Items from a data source
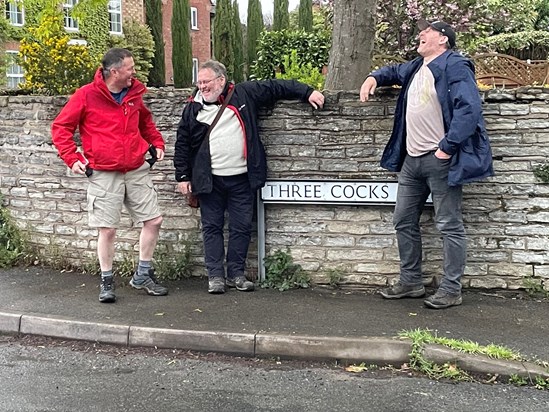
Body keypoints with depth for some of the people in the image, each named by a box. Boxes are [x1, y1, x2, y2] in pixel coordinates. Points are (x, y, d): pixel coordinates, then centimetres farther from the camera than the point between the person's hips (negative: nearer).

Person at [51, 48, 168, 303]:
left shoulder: (134, 94, 8)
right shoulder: (86, 95, -7)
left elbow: (146, 121, 28)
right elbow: (60, 127, -1)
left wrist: (157, 142, 15)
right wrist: (72, 159, -8)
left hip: (137, 171, 5)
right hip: (104, 174, -5)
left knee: (154, 220, 4)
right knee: (107, 229, -1)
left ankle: (142, 275, 20)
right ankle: (106, 282, 16)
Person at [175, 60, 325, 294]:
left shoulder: (244, 94, 3)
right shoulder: (194, 108, 5)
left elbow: (277, 87, 9)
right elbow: (182, 144, 8)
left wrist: (307, 93, 6)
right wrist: (182, 176, 5)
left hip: (242, 178, 0)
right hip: (209, 180, 1)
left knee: (242, 227, 4)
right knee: (212, 227, 4)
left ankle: (236, 274, 16)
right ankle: (215, 275, 13)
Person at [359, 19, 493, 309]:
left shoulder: (454, 66, -10)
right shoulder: (417, 67, 17)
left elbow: (469, 108, -21)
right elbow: (395, 72, 40)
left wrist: (447, 147, -23)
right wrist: (374, 77, 18)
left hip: (440, 160, -9)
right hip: (412, 159, 10)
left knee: (449, 226, -2)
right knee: (403, 221, 13)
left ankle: (451, 290, 6)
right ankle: (410, 282, 24)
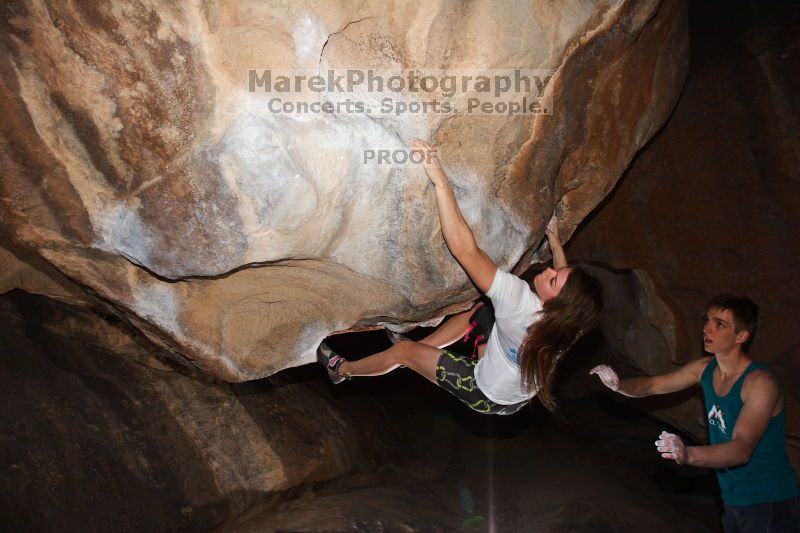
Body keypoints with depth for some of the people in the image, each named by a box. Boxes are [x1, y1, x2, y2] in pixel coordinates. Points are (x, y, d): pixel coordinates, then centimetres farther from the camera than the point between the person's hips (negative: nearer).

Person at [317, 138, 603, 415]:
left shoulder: (523, 304, -39)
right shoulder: (567, 318, -19)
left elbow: (466, 251, -47)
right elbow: (567, 280, 10)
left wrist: (440, 182, -47)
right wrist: (556, 244, 20)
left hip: (487, 396, -7)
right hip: (517, 395, 7)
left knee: (402, 350, 3)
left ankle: (342, 370, 28)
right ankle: (419, 348, 34)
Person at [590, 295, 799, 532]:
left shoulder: (759, 382, -22)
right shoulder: (705, 368, -2)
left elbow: (741, 449, -32)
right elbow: (653, 385, 5)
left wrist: (688, 454, -49)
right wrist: (618, 385, -16)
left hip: (768, 504, -6)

→ **Requirement**: Write out again every line of the records in the stretch from the line containing "left ankle: (451, 290, 6)" through the line containing "right ankle: (419, 348, 34)", raising each number in the keypoint values (the x, y, and depth figures) by 123 and leaving the box coordinates and all other text unchanged. Leave the pictures out of your answer.

→ **Answer below**:
left ankle: (574, 413, 129)
right ankle: (533, 405, 147)
Body keypoints with depth for some of the people in the image, each named by a box. Boxes are [x1, y1, x2, y2] in pixel coordinates. Points are (x, y, d): pixel coordinates, then centimetres farther from the camera than the point between the person's hips (negative: nearer).

Person at [317, 138, 603, 415]:
left shoulder: (646, 427, 84)
right shoulder: (690, 441, 104)
left elbow: (589, 374, 76)
right elbow: (690, 403, 133)
left wrist: (563, 305, 76)
right wrist: (679, 367, 143)
left hip: (610, 519, 116)
right hip: (640, 518, 130)
left knee: (525, 473, 126)
left ankle: (465, 493, 151)
right ankle: (542, 471, 157)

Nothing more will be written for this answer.